Let’s work through the pseudocode.  Our stack will contain the current set of subproblems that need to be solved.  We initialize the stack with our QAP instance, wrapping it inside a BranchAndBoundNode data  structure.  We’ll develop this data structure as we go, but from the code we can already see two uses:

  • It stores the subproblem (a QAP),
  • It stores the lower bound computed by the code from my last post.

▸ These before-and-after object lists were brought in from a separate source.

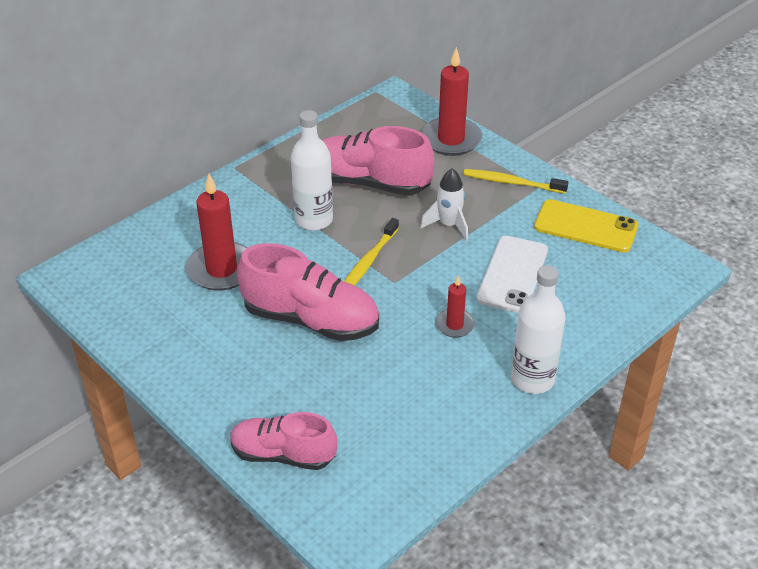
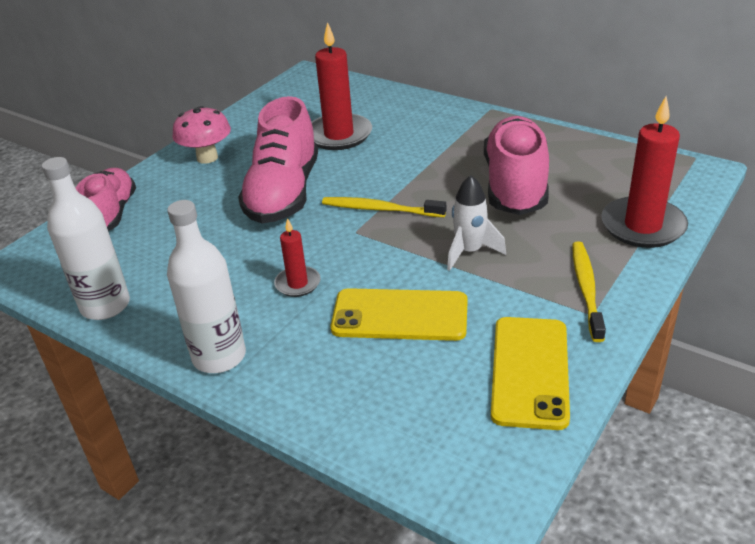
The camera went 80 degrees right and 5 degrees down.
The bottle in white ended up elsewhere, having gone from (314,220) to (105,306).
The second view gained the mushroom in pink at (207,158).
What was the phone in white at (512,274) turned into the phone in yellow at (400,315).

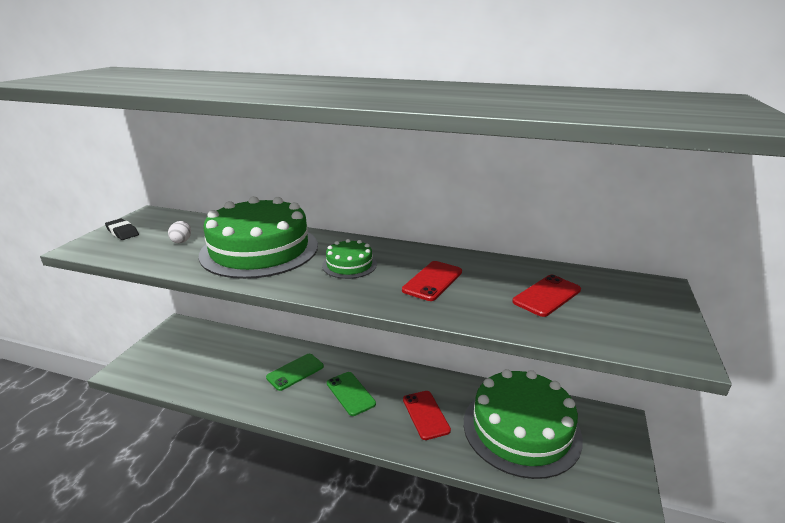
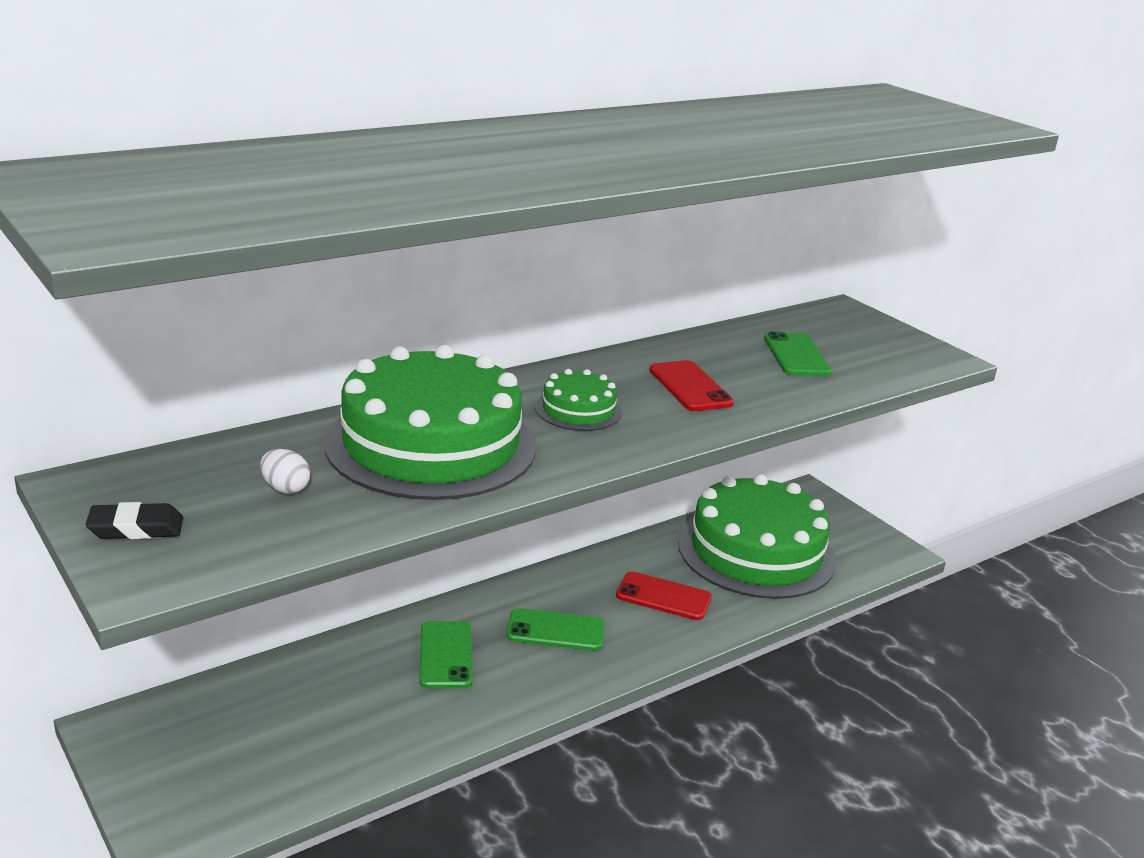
The camera went 55 degrees left and 0 degrees up.
What was the phone in red at (547,296) turned into the phone in green at (796,355).

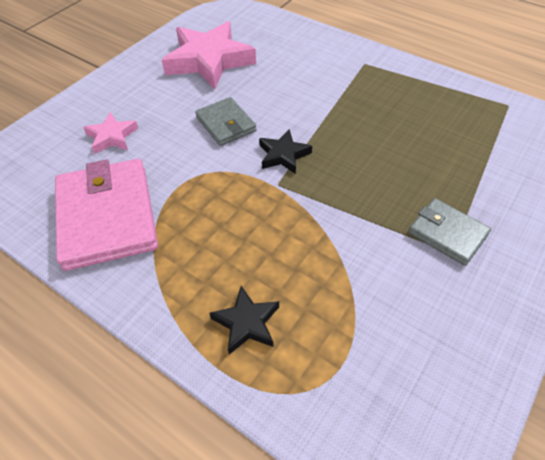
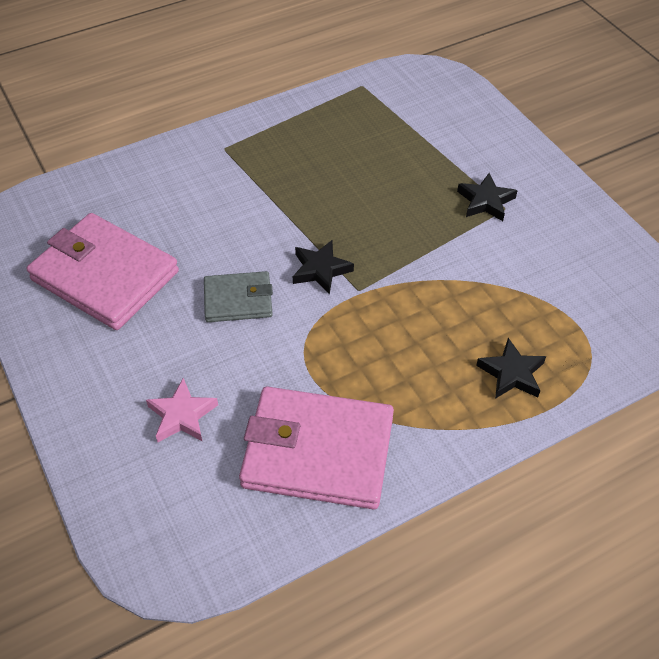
The camera went 65 degrees left and 0 degrees up.
Where the star in pink stood at (209,61), the wallet in pink came to stand at (105,276).
Where the wallet in grey stood at (447,234), the star in black came to stand at (485,201).

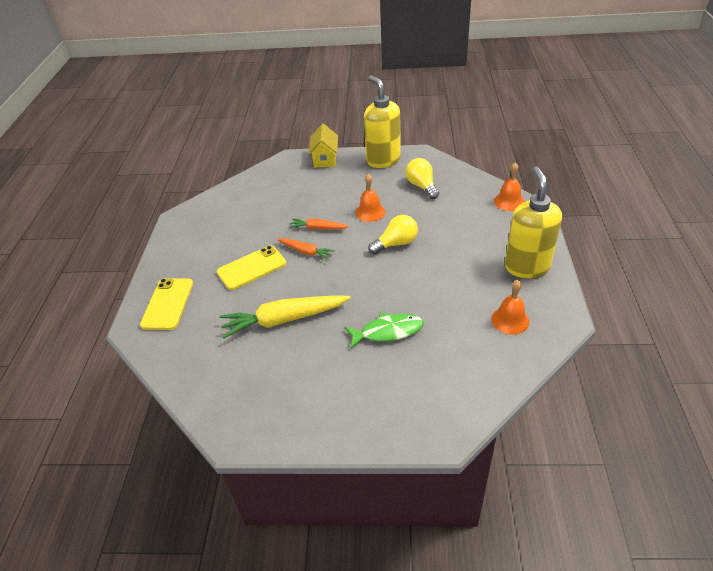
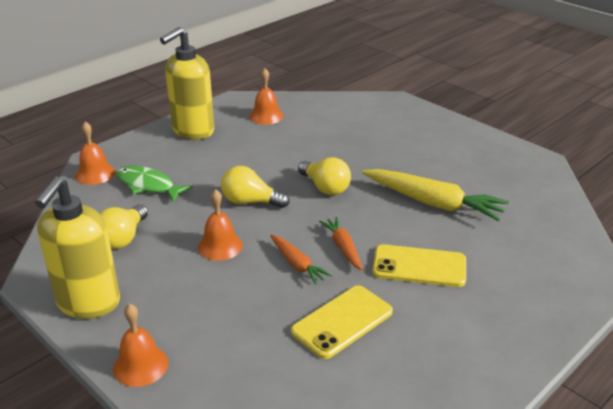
The camera went 140 degrees left and 10 degrees down.
Where the house in yellow stood at (325,159), the bell in orange came to stand at (140,365).
The fish in green ended up elsewhere, having gone from (388,331) to (148,185).
The phone in yellow ended up elsewhere, having gone from (168,304) to (342,322).
The second view gained the light bulb in yellow at (325,187).

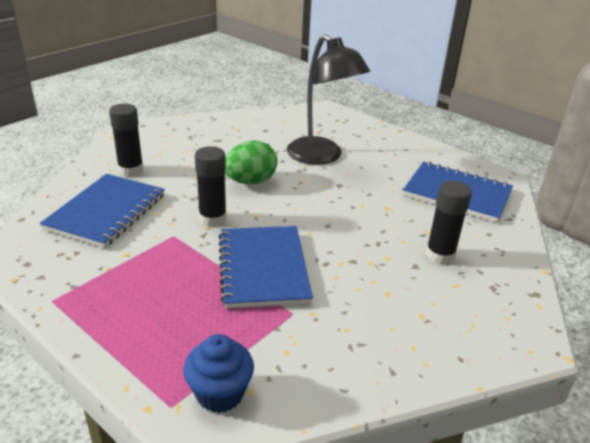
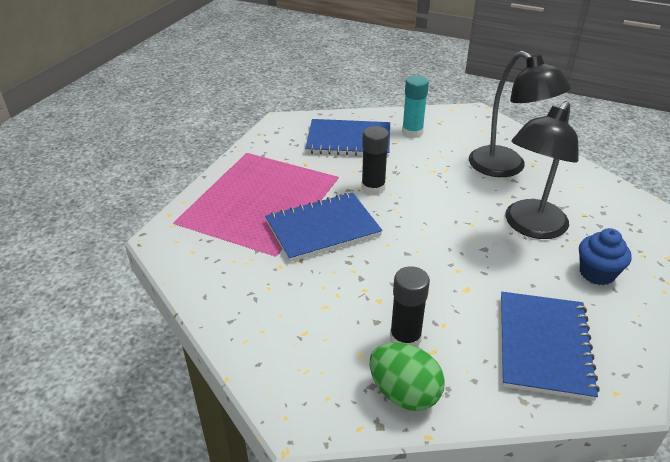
The camera went 75 degrees right and 5 degrees up.
The egg in green ended up elsewhere, having gone from (250,181) to (404,393).
What was the glue stick in black at (131,170) turned into the glue stick in turquoise at (412,132).
The second view gained the lamp in black at (506,167).
The cupcake in blue ended up elsewhere, having gone from (220,393) to (597,273).

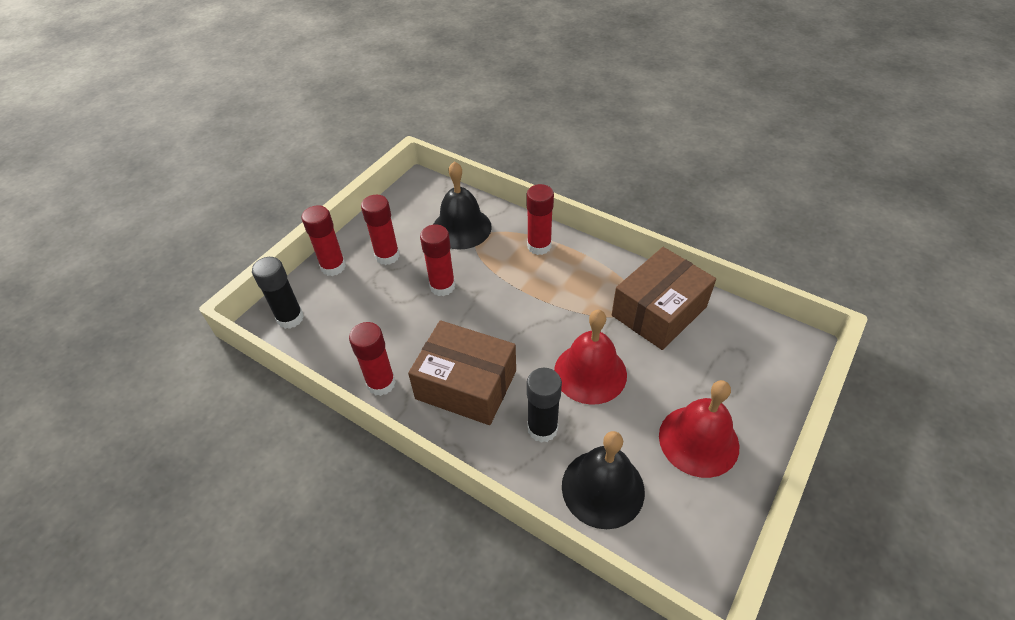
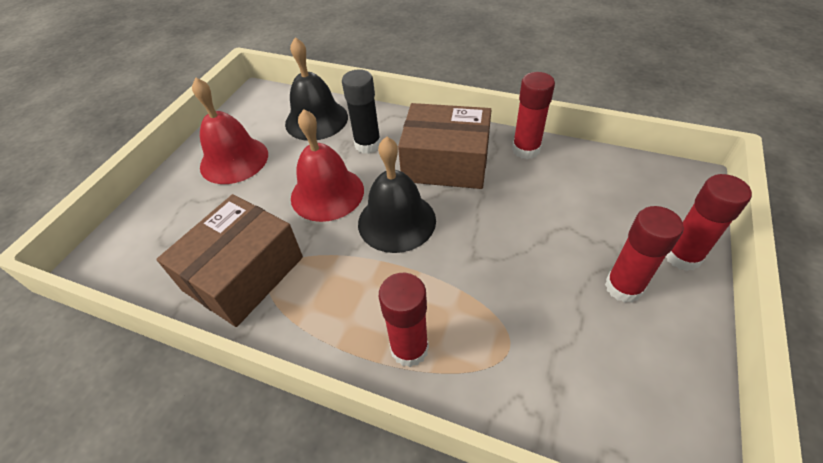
The camera went 170 degrees right and 0 degrees up.
The bell in black ended up elsewhere, having gone from (461,228) to (396,221).
The second view lost the glue stick in black at (290,318).
The second view lost the glue stick in red at (442,286).

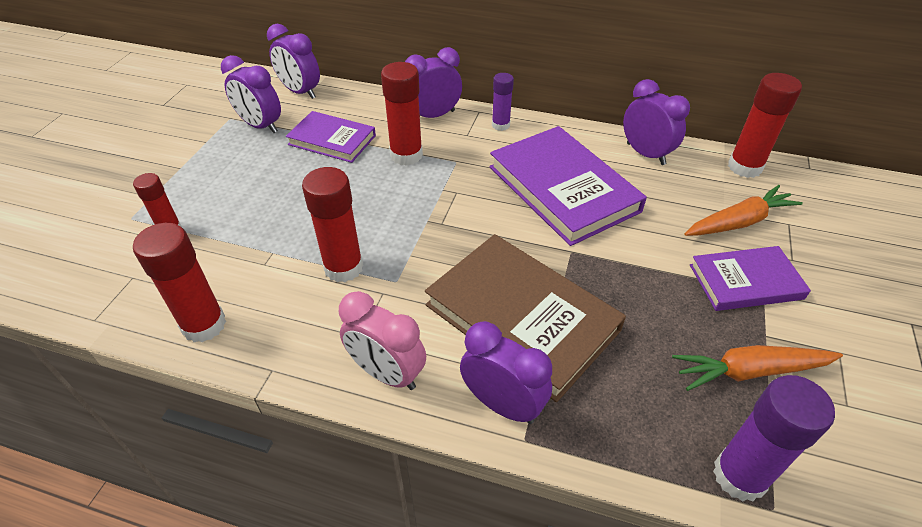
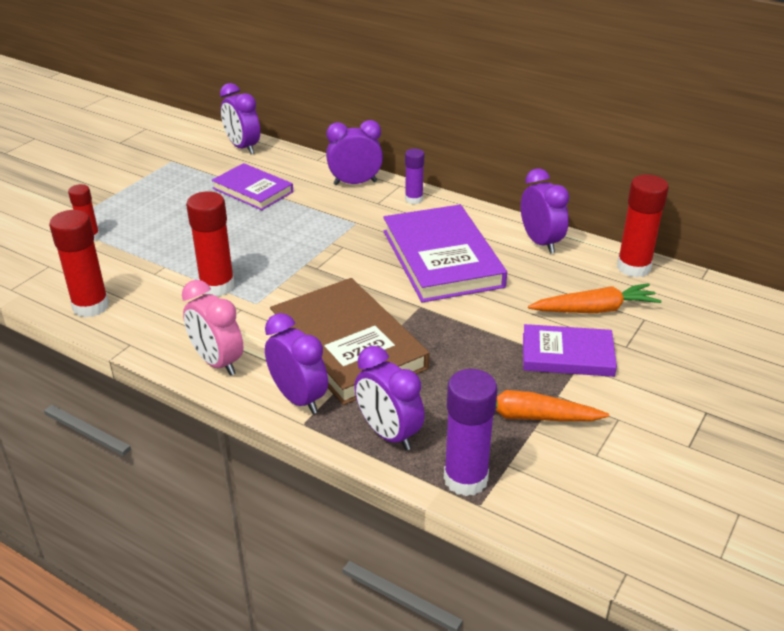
The camera went 15 degrees right and 10 degrees down.
The clock in purple ended up elsewhere, having gone from (260,126) to (388,434).
The second view lost the glue stick in red at (406,155).

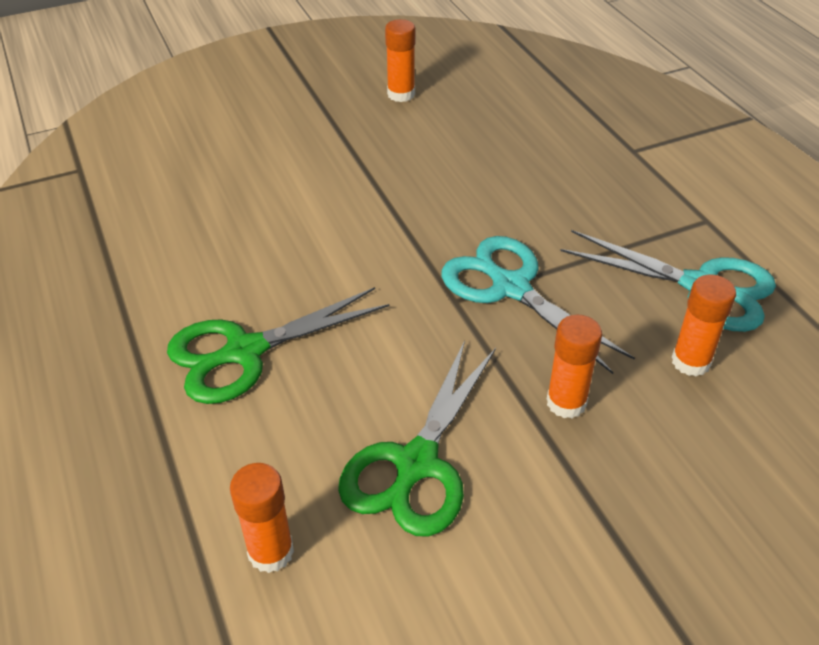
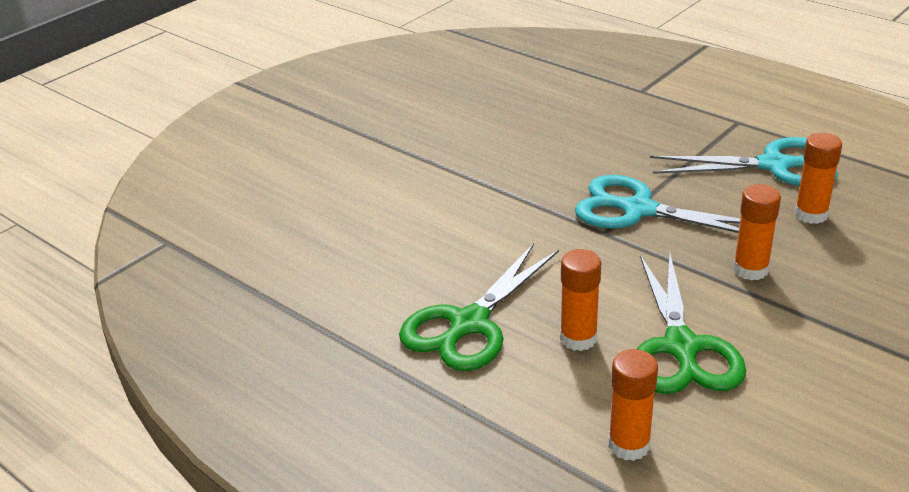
The camera went 25 degrees left and 10 degrees down.
The glue stick in orange ended up elsewhere, having gone from (401,94) to (578,338).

The other thing we do is allocate a data structure which stores the results: the best assignment found so far, and the best objective value.  In the main loop of Solve() we repeatedly pop nodes from the stack.  We first compare the node’s lower bound to the best objective (also called the incumbent).  If the lower bound exceeds the incumbent value, there is no way this subproblem can lead to a better result, so we need not process it.  The incumbent value may have changed since the subproblem was created.  Then we check to see if the subproblem is “easy” – if so, we can simply enumerate over all possible solutions for the subproblem and update the results if needed.  Otherwise, we use our GLB code to compute a bound.  Again, we check the lower bound to see if we can eliminate (or fathom) the subproblem.  If not, we need to subdivide the node into subproblems, and push them onto the stack.

The top-level algorithm itself is not all that complicated!  It’s also quite general.  We have already described how to compute bounds, so all we need to do is specify:

  • How to enumerate solutions for small problems.
  • How to branch – i.e. how to subdivide BranchAndBoundNodes.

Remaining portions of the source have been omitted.